Various starter questions

Jul 24, 2008 at 10:01 AM
Edited Jul 24, 2008 at 10:04 AM
Hi, there are questions that come to mind. I hope you don't mind me asking so that I know where this project is going:

In what way is this a sample app? Is it a personal learning exercise or a community project?
Why the apache licence specifically?
What is the roadmap? You mention WordPress-like features. This is not a bad thing, WordPress is excellent even if it is in PHP. But surely that's a long-term target and there must be other more modest goals first?
Have you looked at the other MVC blog projects here on codeplex?

Coordinator
Jul 28, 2008 at 2:24 PM

It's a sample app in the sense that is a ASP.NET MVC/Linq to SQL sample application for developer's who are new to ASP.NET MVC and Linq to SQL and need an example to learn ASP.NET MVC.

I'll get a roadmap written and put this up and in the next few days.

Let me talk on WordPress like features. Let me clarify that MVC Press is a multi tenant blogging system. It's not a Blog engine with single instance install like the Subtext blog system, etc. MVC Press will allow for more than one blog within the system. It will use a shared database and shared schema. WordPress itself is not even multi tenant in the true sense since each blog has it's own codebase and database, so I am merely using concepts and features of "WordPress" and rolling into a multi tenant architecture. My short term goal is to build a multi tenant architecture in ASP.NET MVC/Linq. Further to this I am going to implement a "tenant data encryption" pattern which is a multi tenant security pattern to further protect tenant data is by encrypting it within the database, so that data will remain secure even if it falls into another tenant's hands.

I have looked at other MVC blog projects and found the following:

Blog MVC.NET - when I started MVC Press while this project(Blog MVC.NET) existed they had no source code/releases.
MvcBlog - they have source code released in January 2008 which only includes a database schema and no source code.

Other new MVC blog projects have popped up after the creation of MVC Press, but they are single instance blog projects.

Is there something about the Apache license that should be considered as a negative? I'm pretty open so I'm curious as to why you wouldn't use this license?

Coordinator
Jul 28, 2008 at 2:37 PM
Sorry I missed some clarification on my part, it's a community project.
Jul 28, 2008 at 3:41 PM
Hi

Thanks for the reply. I support the idea of a blog engine allowing multiple logins, multiple authors and multiple blogs (and not necessarily a 1-1 mapping between these). I hadn't thought of encryption as necessary for that.

Is the "sample" part a main goal, a statement on code quality aims, or just an observation that it would make a good place to start?

For a roadmap, I'm a fan of agile approaches, i.e.  get a feature set that is simple, but does a few things well and can be achieved in a few months, and then get to a release. Then add features and repeat.

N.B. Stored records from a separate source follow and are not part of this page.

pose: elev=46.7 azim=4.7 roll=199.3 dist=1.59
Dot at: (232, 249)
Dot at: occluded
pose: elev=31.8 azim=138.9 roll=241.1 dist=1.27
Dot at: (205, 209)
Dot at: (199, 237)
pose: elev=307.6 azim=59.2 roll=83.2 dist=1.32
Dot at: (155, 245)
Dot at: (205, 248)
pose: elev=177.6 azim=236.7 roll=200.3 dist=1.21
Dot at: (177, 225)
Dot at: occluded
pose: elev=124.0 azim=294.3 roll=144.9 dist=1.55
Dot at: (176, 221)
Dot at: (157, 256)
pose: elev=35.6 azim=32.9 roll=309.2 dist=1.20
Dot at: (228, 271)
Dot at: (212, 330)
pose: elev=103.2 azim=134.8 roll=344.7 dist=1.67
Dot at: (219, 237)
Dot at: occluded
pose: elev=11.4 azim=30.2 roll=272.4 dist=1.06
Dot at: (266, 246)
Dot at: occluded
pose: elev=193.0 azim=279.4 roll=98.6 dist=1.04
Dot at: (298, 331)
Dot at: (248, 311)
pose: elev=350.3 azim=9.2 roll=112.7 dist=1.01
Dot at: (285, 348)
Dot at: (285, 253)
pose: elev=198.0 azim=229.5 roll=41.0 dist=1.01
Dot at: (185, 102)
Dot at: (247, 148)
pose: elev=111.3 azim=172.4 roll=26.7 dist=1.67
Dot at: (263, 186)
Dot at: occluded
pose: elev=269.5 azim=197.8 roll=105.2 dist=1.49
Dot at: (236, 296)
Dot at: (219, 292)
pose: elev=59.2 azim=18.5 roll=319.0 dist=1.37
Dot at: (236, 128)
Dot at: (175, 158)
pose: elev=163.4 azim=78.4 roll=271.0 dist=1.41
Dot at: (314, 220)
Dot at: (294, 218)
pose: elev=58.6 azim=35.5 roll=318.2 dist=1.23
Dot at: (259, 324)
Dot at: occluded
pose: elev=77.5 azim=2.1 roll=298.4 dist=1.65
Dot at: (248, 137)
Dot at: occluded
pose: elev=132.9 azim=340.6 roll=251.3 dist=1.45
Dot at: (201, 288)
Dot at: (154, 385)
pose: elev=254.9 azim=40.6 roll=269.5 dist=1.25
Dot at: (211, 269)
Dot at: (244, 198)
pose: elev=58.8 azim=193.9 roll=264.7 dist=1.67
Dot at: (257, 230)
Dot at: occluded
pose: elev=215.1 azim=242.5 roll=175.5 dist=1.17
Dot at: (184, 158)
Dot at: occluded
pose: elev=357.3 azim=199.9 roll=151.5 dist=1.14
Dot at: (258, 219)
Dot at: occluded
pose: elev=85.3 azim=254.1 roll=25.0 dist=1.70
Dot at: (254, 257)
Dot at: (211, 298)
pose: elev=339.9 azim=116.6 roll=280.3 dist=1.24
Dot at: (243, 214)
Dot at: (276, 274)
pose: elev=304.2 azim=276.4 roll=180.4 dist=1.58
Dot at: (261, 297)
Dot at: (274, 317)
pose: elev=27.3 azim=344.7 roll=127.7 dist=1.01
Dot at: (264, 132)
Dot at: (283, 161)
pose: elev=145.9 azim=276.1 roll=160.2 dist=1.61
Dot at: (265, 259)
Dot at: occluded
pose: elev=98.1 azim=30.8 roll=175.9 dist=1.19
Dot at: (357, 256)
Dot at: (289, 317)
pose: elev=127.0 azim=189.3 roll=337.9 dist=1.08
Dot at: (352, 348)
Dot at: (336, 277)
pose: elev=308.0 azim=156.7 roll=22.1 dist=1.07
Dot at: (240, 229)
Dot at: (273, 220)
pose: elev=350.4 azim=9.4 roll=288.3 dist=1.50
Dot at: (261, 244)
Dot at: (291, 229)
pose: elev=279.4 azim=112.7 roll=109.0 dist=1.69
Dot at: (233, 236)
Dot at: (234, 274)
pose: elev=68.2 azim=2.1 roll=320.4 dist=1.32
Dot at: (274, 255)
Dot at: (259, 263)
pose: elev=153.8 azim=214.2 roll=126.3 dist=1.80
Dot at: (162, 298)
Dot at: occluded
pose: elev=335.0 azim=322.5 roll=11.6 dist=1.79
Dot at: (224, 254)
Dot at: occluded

For the apache licence,  I'm just curious as to why that particular licence. The various MS open source licences are perhaps more common here on codeplex, and the GPL and MPL are better known elsewhere. All licences have their pros and cons. With the apache licence it allows others to take the code into commercial products, like the BSD licence. If that's what you want to allow, then fine.

For the other MVC blog projects, there seem to be a lot of false starts and other beginnings but nothing that has really taken off.

There is also blogengine.net (http://www.dotnetblogengine.net/), but I'm not finding their development platform of asp.net 2.0 with no third-party assemblies allowed as very satisfying.

I haven't had time to look into http://code.google.com/p/blogcontroller/ yet, there seems to be a lot of code there but I haven't assesed quility or goals. The google code pages don't show prominently when the last checkin took place.

Coordinator
Jul 28, 2008 at 5:19 PM

Sorry it's monday and I'm kinda slow....can you clarify what you mean by "Is the "sample" part a main goal, a statement on code quality aims, or just an observation that it would make a good place to start?"

Regarding the need for "tenant data encryption pattern", I'll word this as best as possible as I want to be careful not to offend anyone. I'll give an example to help illustrate my point. WordPress as it stands right now was developed in such a way so that there was no blurring of data between tenant's by using the typical single install for each blog(tenant) that way there is no bleeding of data between blogs. MySpace are imploying some pattern in order to assure I don't see someone else data when I shouldn't which I what I am trying to achieve with the "tenant data encryption pattern" as an extra level of assurance that I don't see someone else's blog data when I shouldn't. 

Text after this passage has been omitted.